Update the material below by replacing "scientific name" with "binomial name" throughout, and leave every other part unchanged.

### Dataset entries

START

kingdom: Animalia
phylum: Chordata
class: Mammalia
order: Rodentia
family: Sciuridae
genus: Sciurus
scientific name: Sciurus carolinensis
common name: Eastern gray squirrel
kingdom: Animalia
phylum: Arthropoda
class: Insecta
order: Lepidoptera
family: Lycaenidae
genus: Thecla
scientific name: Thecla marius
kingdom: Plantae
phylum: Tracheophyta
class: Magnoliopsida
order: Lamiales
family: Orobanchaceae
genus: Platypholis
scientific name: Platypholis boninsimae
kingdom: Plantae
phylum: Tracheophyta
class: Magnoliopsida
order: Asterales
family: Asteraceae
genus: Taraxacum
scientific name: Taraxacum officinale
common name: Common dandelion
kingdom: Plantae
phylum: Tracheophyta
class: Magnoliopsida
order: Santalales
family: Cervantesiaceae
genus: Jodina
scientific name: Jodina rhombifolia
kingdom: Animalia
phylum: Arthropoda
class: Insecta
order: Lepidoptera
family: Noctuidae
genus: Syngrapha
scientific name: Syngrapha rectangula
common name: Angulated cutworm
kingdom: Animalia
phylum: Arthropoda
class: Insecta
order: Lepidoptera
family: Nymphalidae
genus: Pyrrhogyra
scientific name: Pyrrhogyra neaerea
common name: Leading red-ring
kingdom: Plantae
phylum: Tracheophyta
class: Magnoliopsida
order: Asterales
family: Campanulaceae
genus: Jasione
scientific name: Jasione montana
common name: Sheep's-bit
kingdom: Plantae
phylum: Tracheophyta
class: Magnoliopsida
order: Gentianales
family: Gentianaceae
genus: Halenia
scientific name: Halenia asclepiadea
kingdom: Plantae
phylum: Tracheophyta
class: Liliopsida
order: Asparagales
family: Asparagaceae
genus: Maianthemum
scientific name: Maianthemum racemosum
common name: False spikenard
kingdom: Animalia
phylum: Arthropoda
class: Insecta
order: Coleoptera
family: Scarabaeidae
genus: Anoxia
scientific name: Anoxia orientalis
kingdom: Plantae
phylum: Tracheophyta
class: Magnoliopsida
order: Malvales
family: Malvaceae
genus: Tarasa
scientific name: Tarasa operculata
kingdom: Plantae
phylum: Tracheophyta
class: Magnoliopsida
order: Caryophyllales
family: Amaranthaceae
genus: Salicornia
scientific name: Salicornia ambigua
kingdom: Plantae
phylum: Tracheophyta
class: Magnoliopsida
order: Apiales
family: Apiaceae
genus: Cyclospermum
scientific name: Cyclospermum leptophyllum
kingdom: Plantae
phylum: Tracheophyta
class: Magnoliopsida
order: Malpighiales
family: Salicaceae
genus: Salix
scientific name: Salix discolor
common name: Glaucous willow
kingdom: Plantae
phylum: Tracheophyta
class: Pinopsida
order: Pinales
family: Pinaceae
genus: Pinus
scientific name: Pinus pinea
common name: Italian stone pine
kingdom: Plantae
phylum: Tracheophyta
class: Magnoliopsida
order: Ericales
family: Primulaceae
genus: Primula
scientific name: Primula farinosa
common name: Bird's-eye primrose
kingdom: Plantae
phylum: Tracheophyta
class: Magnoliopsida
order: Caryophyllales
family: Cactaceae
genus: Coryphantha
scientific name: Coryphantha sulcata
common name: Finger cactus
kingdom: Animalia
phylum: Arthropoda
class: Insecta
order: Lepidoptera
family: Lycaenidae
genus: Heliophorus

END

### Exercise response
kingdom: Animalia
phylum: Chordata
class: Mammalia
order: Rodentia
family: Sciuridae
genus: Sciurus
binomial name: Sciurus carolinensis
common name: Eastern gray squirrel
kingdom: Animalia
phylum: Arthropoda
class: Insecta
order: Lepidoptera
family: Lycaenidae
genus: Thecla
binomial name: Thecla marius
kingdom: Plantae
phylum: Tracheophyta
class: Magnoliopsida
order: Lamiales
family: Orobanchaceae
genus: Platypholis
binomial name: Platypholis boninsimae
kingdom: Plantae
phylum: Tracheophyta
class: Magnoliopsida
order: Asterales
family: Asteraceae
genus: Taraxacum
binomial name: Taraxacum officinale
common name: Common dandelion
kingdom: Plantae
phylum: Tracheophyta
class: Magnoliopsida
order: Santalales
family: Cervantesiaceae
genus: Jodina
binomial name: Jodina rhombifolia
kingdom: Animalia
phylum: Arthropoda
class: Insecta
order: Lepidoptera
family: Noctuidae
genus: Syngrapha
binomial name: Syngrapha rectangula
common name: Angulated cutworm
kingdom: Animalia
phylum: Arthropoda
class: Insecta
order: Lepidoptera
family: Nymphalidae
genus: Pyrrhogyra
binomial name: Pyrrhogyra neaerea
common name: Leading red-ring
kingdom: Plantae
phylum: Tracheophyta
class: Magnoliopsida
order: Asterales
family: Campanulaceae
genus: Jasione
binomial name: Jasione montana
common name: Sheep's-bit
kingdom: Plantae
phylum: Tracheophyta
class: Magnoliopsida
order: Gentianales
family: Gentianaceae
genus: Halenia
binomial name: Halenia asclepiadea
kingdom: Plantae
phylum: Tracheophyta
class: Liliopsida
order: Asparagales
family: Asparagaceae
genus: Maianthemum
binomial name: Maianthemum racemosum
common name: False spikenard
kingdom: Animalia
phylum: Arthropoda
class: Insecta
order: Coleoptera
family: Scarabaeidae
genus: Anoxia
binomial name: Anoxia orientalis
kingdom: Plantae
phylum: Tracheophyta
class: Magnoliopsida
order: Malvales
family: Malvaceae
genus: Tarasa
binomial name: Tarasa operculata
kingdom: Plantae
phylum: Tracheophyta
class: Magnoliopsida
order: Caryophyllales
family: Amaranthaceae
genus: Salicornia
binomial name: Salicornia ambigua
kingdom: Plantae
phylum: Tracheophyta
class: Magnoliopsida
order: Apiales
family: Apiaceae
genus: Cyclospermum
binomial name: Cyclospermum leptophyllum
kingdom: Plantae
phylum: Tracheophyta
class: Magnoliopsida
order: Malpighiales
family: Salicaceae
genus: Salix
binomial name: Salix discolor
common name: Glaucous willow
kingdom: Plantae
phylum: Tracheophyta
class: Pinopsida
order: Pinales
family: Pinaceae
genus: Pinus
binomial name: Pinus pinea
common name: Italian stone pine
kingdom: Plantae
phylum: Tracheophyta
class: Magnoliopsida
order: Ericales
family: Primulaceae
genus: Primula
binomial name: Primula farinosa
common name: Bird's-eye primrose
kingdom: Plantae
phylum: Tracheophyta
class: Magnoliopsida
order: Caryophyllales
family: Cactaceae
genus: Coryphantha
binomial name: Coryphantha sulcata
common name: Finger cactus
kingdom: Animalia
phylum: Arthropoda
class: Insecta
order: Lepidoptera
family: Lycaenidae
genus: Heliophorus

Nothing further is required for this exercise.